I have been away due to overtime.

Euclid was the gold standard until the early 1800's. At that time geometers found that they could build consistent geometries by starting with contradictory forms of the parallel postulate. This brought into question the platonic conception that mathematics is a description of reality. (There are certainly not contradictory truths in reality.) The development of calculus also brought up some issues. After a century of work, the mathematical community settled on the idea of formal systems. Apparently now Physicist Max Tegmark has formed the "mathematical universe hypothesis" which heads back the other way. I was not aware this prior to this discussion.

With regards to your system, in your mind, you are assigning meanings to the various words. Your proofs rely on picturing things in your mind. Once the mental images are removed, you will find that nothing is obvious or has been proven at all.

An A has at most two Bs. (note I have not restricted my A to being C or D or anything)

Theorem: An A with zero Bs contains at least one E or extends to F.
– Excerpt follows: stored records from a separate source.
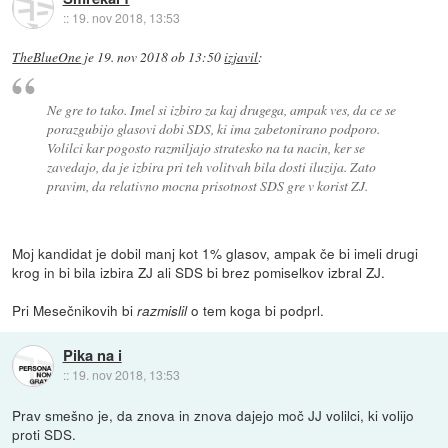
::
19. nov 2018, 13:53
TheBlueOne
je
19. nov 2018 ob 13:50
izjavil
:
Ne gre to tako. Imel si izbiro za kaj drugega, ampak ves, da ce se
porazgubijo glasovi dobi SDS, ki ima zabetonirano podporo.
Volilci kar pogosto razmiljajo stratesko na ta nacin, ker se
zavedajo, da je izbira pri teh volitvah bila dosti iluzija. Zato
pravim, da relativno mocna prisotnost SDS gre v korist ZJ.
Moj kandidat je dobil manj kot 1% glasov, ampak če bi imeli drugi
krog in bi bila izbira ZJ ali SDS bi brez pomiselkov izbral ZJ.
Pri Mesečnikovih bi
o tem koga bi podprl.
razmislil
Pika na i
::
19. nov 2018, 13:53
Prav smešno je, da znova in znova dajejo moč JJ volilci, ki volijo
proti SDS.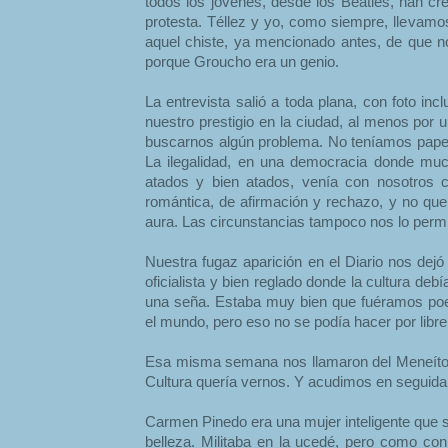
todos los jóvenes, desde los Beatles, han cr
protesta. Téllez y yo, como siempre, llevamos
aquel chiste, ya mencionado antes, de que 
porque Groucho era un genio.
La entrevista salió a toda plana, con foto incl
nuestro prestigio en la ciudad, al menos por 
buscarnos algún problema. No teníamos papele
La ilegalidad, en una democracia donde muc
atados y bien atados, venía con nosotros 
romántica, de afirmación y rechazo, y no q
aura. Las circunstancias tampoco nos lo permi
Nuestra fugaz aparición en el Diario nos dej
oficialista y bien reglado donde la cultura de
una seña. Estaba muy bien que fuéramos po
el mundo, pero eso no se podía hacer por libr
Esa misma semana nos llamaron del Meneíto
Cultura quería vernos. Y acudimos en seguida
Carmen Pinedo era una mujer inteligente que s
belleza. Militaba en la ucedé, pero como co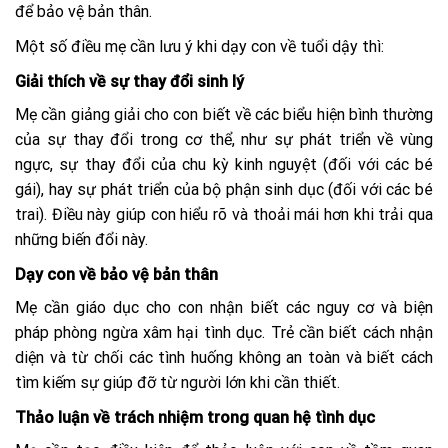
để bảo vệ bản thân.
Một số điều mẹ cần lưu ý khi dạy con về tuổi dậy thì:
Giải thích về sự thay đổi sinh lý
Mẹ cần giảng giải cho con biết về các biểu hiện bình thường
của sự thay đổi trong cơ thể, như sự phát triển về vùng
ngực, sự thay đổi của chu kỳ kinh nguyệt (đối với các bé
gái), hay sự phát triển của bộ phận sinh dục (đối với các bé
trai). Điều này giúp con hiểu rõ và thoải mái hơn khi trải qua
những biến đổi này.
Dạy con về bảo vệ bản thân
Mẹ cần giáo dục cho con nhận biết các nguy cơ và biện
pháp phòng ngừa xâm hại tình dục. Trẻ cần biết cách nhận
diện và từ chối các tình huống không an toàn và biết cách
tìm kiếm sự giúp đỡ từ người lớn khi cần thiết.
Thảo luận về trách nhiệm trong quan hệ tình dục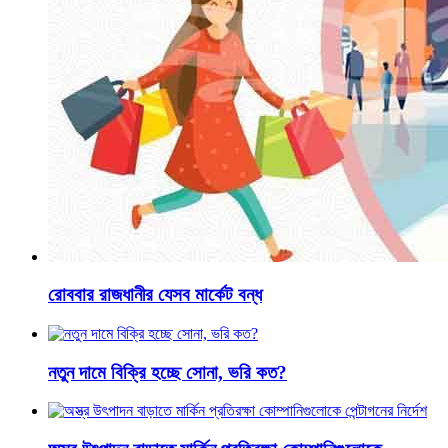
রোববার রাজধানীর যেসব মার্কেট বন্ধ
নতুন দামে বিক্রি হচ্ছে সোনা, ভরি কত?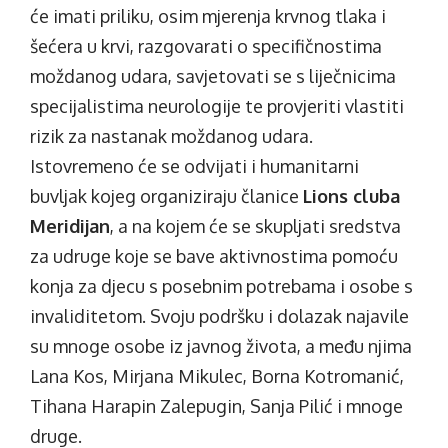
će imati priliku, osim mjerenja krvnog tlaka i
šećera u krvi, razgovarati o specifičnostima
moždanog udara, savjetovati se s liječnicima
specijalistima neurologije te provjeriti vlastiti
rizik za nastanak moždanog udara.
Istovremeno će se odvijati i humanitarni
buvljak kojeg organiziraju članice
Lions cluba
Meridijan
, a na kojem će se skupljati sredstva
za udruge koje se bave aktivnostima pomoću
konja za djecu s posebnim potrebama i osobe s
invaliditetom. Svoju podršku i dolazak najavile
su mnoge osobe iz javnog života, a među njima
Lana Kos, Mirjana Mikulec, Borna Kotromanić,
Tihana Harapin Zalepugin, Sanja Pilić i mnoge
druge.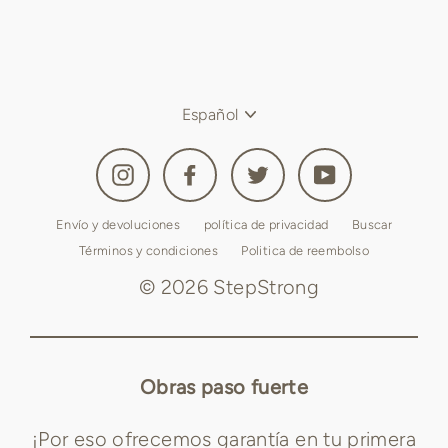
Idioma
Español
Instagram
Facebook
Twitter
YouTube
Envío y devoluciones
política de privacidad
Buscar
Términos y condiciones
Politica de reembolso
© 2026 StepStrong
Obras paso fuerte
¡Por eso ofrecemos garantía en tu primera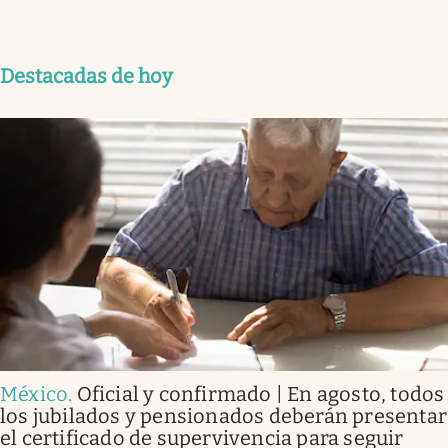
Destacadas de hoy
México
.
Oficial y confirmado | En agosto, todos
los jubilados y pensionados deberán presentar
el certificado de supervivencia para seguir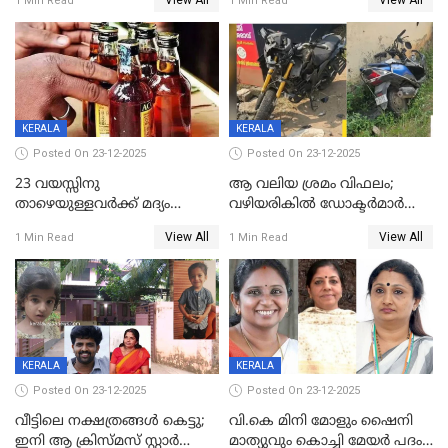
View All
View All
1 Min Read
1 Min Read
59 വർഷം തടവും 90,൦൦൦ രൂപ
കണ്ടെത്താൻ ഇന്ന് കോർ
പിഴയും ശിക്ഷ
കമ്മിറ്റി കൂടിയില്ല';
അതൃപ്തിയുമായി ദീപ്തി മേരി
വർഗീസ്
KERALA
KERALA
Posted On 23-12-2025
Posted On 23-12-2025
23 വയസ്സിനു
ആ വലിയ ശ്രമം വിഫലം;
താഴെയുള്ളവർക്ക് മദ്യം
വഴിയരികില്‍ ‌ഡോക്ടര്‍മാര്‍
നൽകിയതിനെതിരെ കർശന
ശസ്ത്രക്രിയ നടത്തിയ ലിനു
View All
View All
1 Min Read
1 Min Read
നടപടി;സ്ഥാപനങ്ങൾക്കെതിരെ
മരണത്തിന് കീഴടങ്ങി
രണ്ട് കേസുകൾ
KERALA
KERALA
Posted On 23-12-2025
Posted On 23-12-2025
വീട്ടിലെ നക്ഷത്രങ്ങൾ കെട്ടു;
വി.കെ മിനി മോളും ഷൈനി
ഇനി ആ ക്രിസ്മസ് സ്റ്റാർ
മാത്യുവും കൊച്ചി മേയർ പദം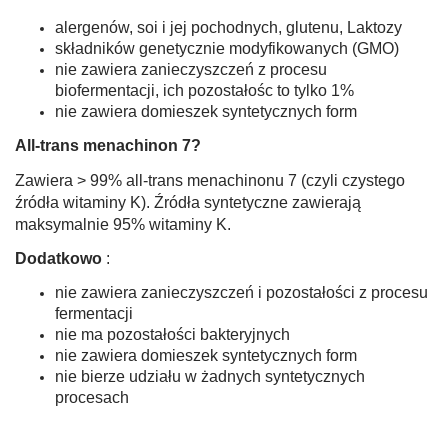
alergenów, soi i jej pochodnych, glutenu, Laktozy
składników genetycznie modyfikowanych (GMO)
nie zawiera zanieczyszczeń z procesu
biofermentacji, ich po­zostałośc to tylko 1%
nie zawiera domieszek syntetycznych form
All-trans menachinon 7?
Zawiera > 99% all-trans menachinonu 7 (czyli czystego
źródła witaminy K). Źródła syntetyczne zawierają
maksymalnie 95% witaminy K.
Dodatkowo
:
nie zawiera zanieczyszczeń i pozostałości z procesu
fermen­tacji
nie ma pozostałości bakteryjnych
nie zawiera domieszek syntetycznych form
nie bierze udziału w żadnych syntetycznych
procesach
Theorem: An A with one B has at least one E.

Theorem: An A with two Bs is G.

If your system was a system then anything for which the axioms held, the theorems would also hold. So let A = boy and B = eye. Then your postulate is that "a boy has at most two eyes". None of your theorems follow. You might find specific choices for the remaining letters that are true, but as theorems they do not follow.

 

Do you have a specific question about Godel? I will try to answer, but Godel is more of a graduate school topic.

 

Hello again, Darrough, with all due respect, you are a difficult person to hold a discussion with since you only ever seem to address part of a post.

So if post#81 was addressing my post#, what about the missing part (that of the supporting definitions and common notions)?
And if your post#82 was addressing my post#80, I was interested in your take on the relevence of Godel to axiomatic systems in both mathematics and physics, without prejudgement or challenge, bearing in mind the subject of this thread.

Talking of the subject, I have realised that computer folks have been very busy re-defining words used by other more mature disciplines and I forsee much more mayhem as a result.

I recently saw a computer person answer the question "Whis is div(V) in quite a different fashion that has nothing to do with 3D vectors.

 

"Definitions" and "common notions" both reflect the idea that mathematics is a description of reality. For this reason, they were left behind. Definitions still appear as an axiom with an equivalence while common notions could be either axioms or inference rules.

Godel established some limits on formal systems. One cannot prove the consistency of a system from within the system. Also, no system is complete. Actually, if anything, it was Godel that dealt the final blow to mathematical platonism of Euclid.